Los príncipes Harry y William se mostraron este sábado juntos con sus correspondientes esposas, Meghan y Kate en el castillo de Windsor, tras la muerte de la reina Isabel II.

Las dos parejas, que se considera distanciadas desde hace años, aparecieron caminado a la par y se acercaron a la multitud.

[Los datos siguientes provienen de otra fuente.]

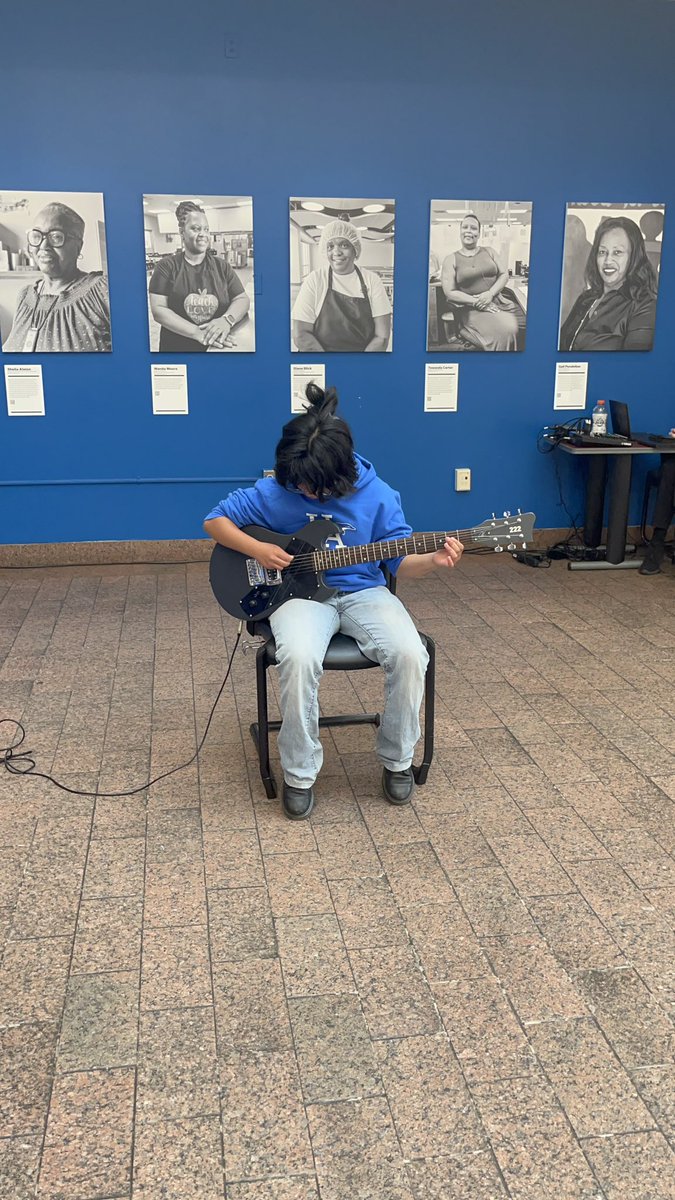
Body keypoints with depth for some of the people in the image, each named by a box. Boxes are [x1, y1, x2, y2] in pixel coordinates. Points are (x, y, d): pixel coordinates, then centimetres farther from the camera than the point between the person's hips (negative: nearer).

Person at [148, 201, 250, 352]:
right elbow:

Incluso conversaron largamente con la gente. 

“¡William, William!”, gritaban las personas apostadas detrás de las vallas en el castillo, mientras daban ramos de flores a los flamantes príncipe y princesa de Gales, vestidos de riguroso negro.

El distanciamiento entre los hijos del nuevo rey Carlos III y Diana inició cuando Harry y Meghan decidieron retirarse de la monarquía en 2020 para instalarse en Estados Unidos.

Sin embargo, el escándalo estalló cuando, en marzo de 2021, los duques de Sussex confiaron, en una explosiva entrevista en la televisión estadounidense, que Kate hizo llorar a Meghan y acusaron a la familia real de racismo.

Desde ese momento, la relación entre Harry con su hermano William y su padre se volvieron tensas, aunque el viernes su progenitor expresó “su amor” por él y su esposa Meghan durante su primer discurso televisado como rey.